Маникюр для покойника
Шрифт:
– Просто безобразие, – раздалось за спиной.
Я обернулась и чуть не расхохоталась. На пороге, уперев руки в боки, стояла обозленная до предела Виктория. Волосы дама собрала под шапочку, тело запрятала в роскошный вульгарно-зеленый шелковый халат, но лицо выглядело эффектнее всего. Оно все оказалось намазано чем-то красноватым, в черную точечку. Так, понятно, косметическая маска.
Боясь нарушить массу, покрывающую физиономию, Виктория пыталась выразить негодование, минимально двигая мускулами лица. Рот она чуть-чуть приоткрывала, из-за чего гневная тирада
– Просто безобразие, – кипятилась Виктория, складывая губы куриной гузкой. – Вам, душечка, очевидно, неизвестно, что маску следует держать на лице, полностью расслабившись, желательно лежа при этом в теплой воде. А в вашем доме дурацкий водопровод! Ну зачем включили воду на кухне?
Я только усмехнулась. В прошлой жизни, которая была так давно, что и не вспомнить, я тоже крайне тщательно следила за своей внешностью и здоровьем. Раз в месяц в обязательном порядке посещала терапевта, сдавала анализы, еженедельно ходила в Институт красоты на массаж… Полочка в ванной ломилась от разнообразных баночек, коробочек и бутылочек. Голубая глина из Израиля, чтобы очистить кожу, абрикосовый пилинг фирмы «Сент-Ив», стягивающая пленка от Диора, лифтинг от «Л'Ореаль», питательный дневной, ночной разглаживающий кремы… И маски я делала по всем правилам: лежа в полутемной спальне на кровати, практически без подушки, с тампонами, вымоченными в чайной заварке, на глазах.

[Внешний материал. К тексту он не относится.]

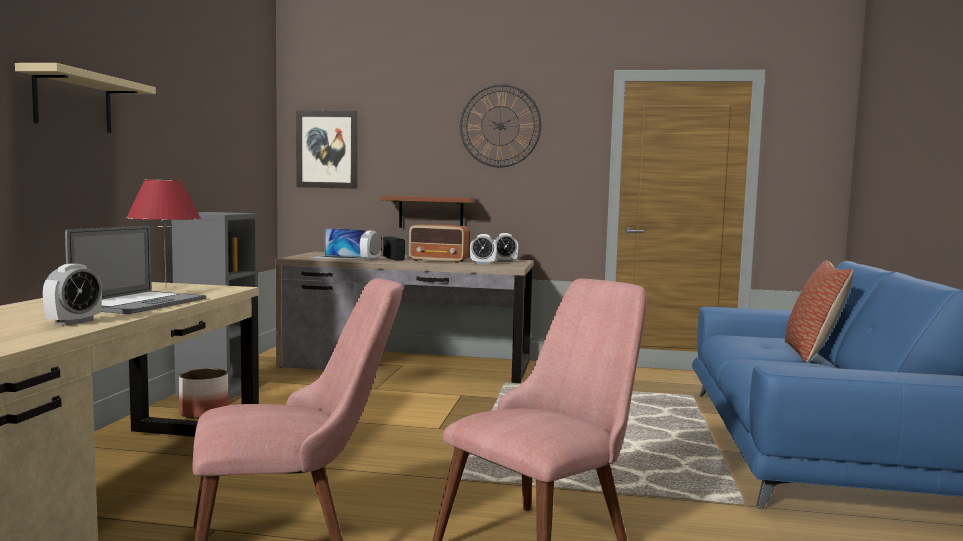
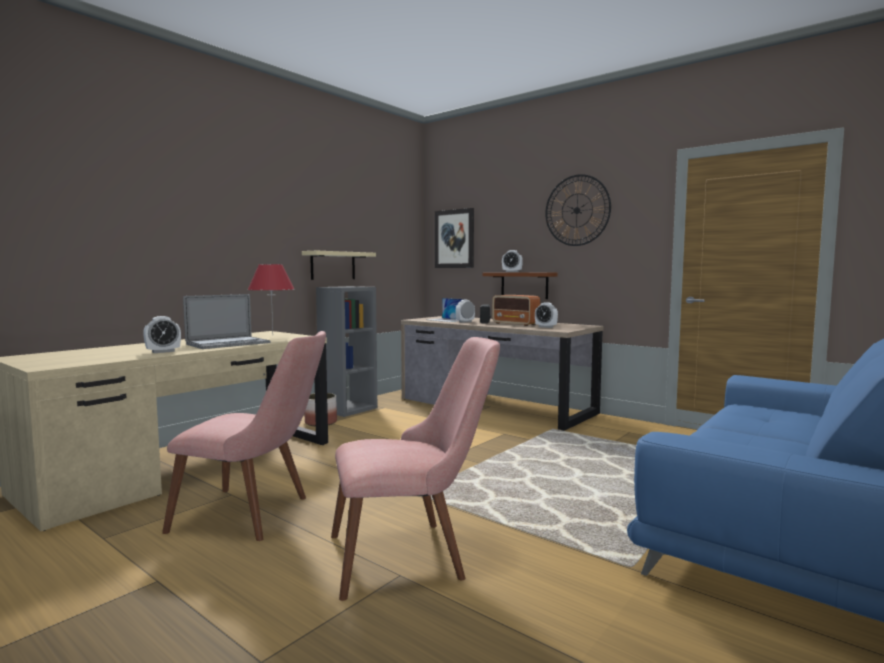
camera: 30 degrees right, 0 degrees up
(73, 102) = (236, 217): beige shelf -> beige shelf (333, 265)
(504, 261) = (571, 326): alarm clock -> alarm clock (512, 272)
(812, 353) = (811, 431): pillow -> none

Но вот парадокс. Все предпринятые усилия не давали никакого эффекта. Я постоянно болела, плавно перетекая из простуды в ангину, грипп и воспаление легких. Аллергия была такой, что стоило только приблизиться к Михаилу, выкурившему до этого сигарету, как начинался душераздирающий кашель. Соседская собака лишь заглядывала в лифт, где стояла я, как красные глаза, чесотка и непробиваемый насморк были обеспечены, по крайней мере, на неделю. Не лучше обстояло дело и с внешностью. Вопреки всем мерам кожа оставалась бледной, под глазами красовались синяки. А у глаз собиралась сеть довольно заметных морщинок.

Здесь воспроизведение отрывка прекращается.